Suppose the trial function (our model) is the exact wave function. The action of the hamiltionan on the wave function

$$ H\Psi = \mathrm{constant}\times \Psi, $$

The integral which defines various expectation values involving moments of the hamiltonian becomes then

$$ \langle E^n \rangle = \langle H^n \rangle = \frac{\int d\boldsymbol{R}\Psi^{\ast}(\boldsymbol{R})H^n(\boldsymbol{R})\Psi(\boldsymbol{R})} {\int d\boldsymbol{R}\Psi^{\ast}(\boldsymbol{R})\Psi(\boldsymbol{R})}= \mathrm{constant}\times\frac{\int d\boldsymbol{R}\Psi^{\ast}(\boldsymbol{R})\Psi(\boldsymbol{R})} {\int d\boldsymbol{R}\Psi^{\ast}(\boldsymbol{R})\Psi(\boldsymbol{R})}=\mathrm{constant}. $$ This gives an important information: If I want the variance, the exact wave function leads to zero variance!

The variance is defined as

$$ \sigma_E = \langle E^2\rangle - \langle E\rangle^2. $$

Variation is then performed by minimizing both the energy and the variance.











The variance defines the cost function

We can then take the derivatives of

$$ \sigma_E = \langle E^2\rangle - \langle E\rangle^2, $$

with respect to the variational parameters. The derivatives of the variance can then be used to defined the so-called Hessian matrix, which in turn allows us to use minimization methods like Newton's method or standard gradient methods.
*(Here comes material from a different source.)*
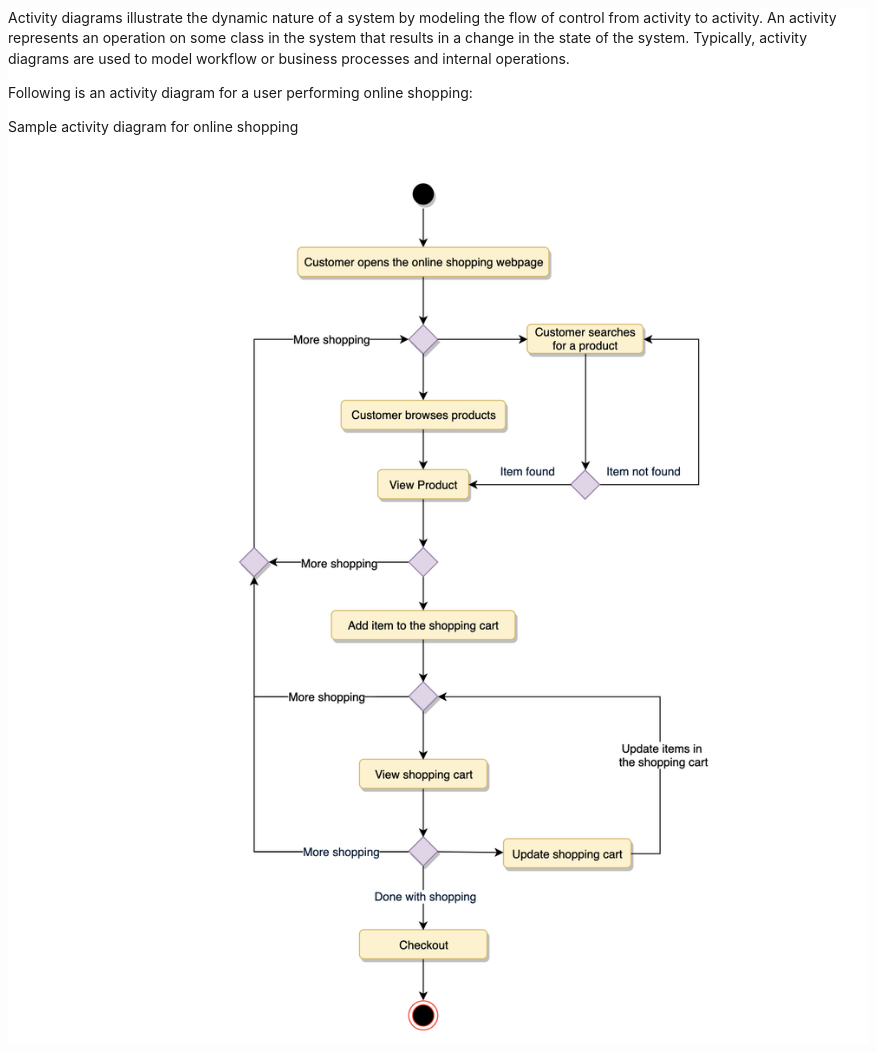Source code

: Activity diagrams illustrate the dynamic nature of a system by modeling the flow of control from activity to activity. An activity represents an operation on some class in the system that results in a change in the state of the system. Typically, activity diagrams are used to model workflow or business processes and internal operations.

Following is an activity diagram for a user performing online shopping:

Sample activity diagram for online shopping

![Sample activity diagram for online shopping](_Object-Oriented%20Analysis%20and%20Design%201a01887a9271475da7b3cd3f4efc9e0d/Screenshot_2021-11-08_at_05.54.27.png)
This leads to however a more complicated expression, with obvious errors when evaluating integrals by Monte Carlo integration. Less used, see however Filippi and Umrigar. The expression becomes complicated

$$ \begin{align} \bar{E}_{ij} &= 2\left[ \langle (\frac{\bar{\Psi}_{ij}}{\Psi}+\frac{\bar{\Psi}_{j}}{\Psi}\frac{\bar{\Psi}_{i}}{\Psi})(E_L-\langle E\rangle)\rangle -\langle \frac{\bar{\Psi}_{i}}{\Psi}\rangle\bar{E}_j-\langle \frac{\bar{\Psi}_{j}}{\Psi}\rangle\bar{E}_i\right] \label{_auto25}\\ \nonumber &+\langle \frac{\bar{\Psi}_{i}}{\Psi}E_L{_j}\rangle +\langle \frac{\bar{\Psi}_{j}}{\Psi}E_L{_i}\rangle -\langle \frac{\bar{\Psi}_{i}}{\Psi}\rangle\langle E_L{_j}\rangle \langle \frac{\bar{\Psi}_{j}}{\Psi}\rangle\langle E_L{_i}\rangle. \end{align} $$

Evaluating the cost function means having to evaluate the above second derivative of the energy.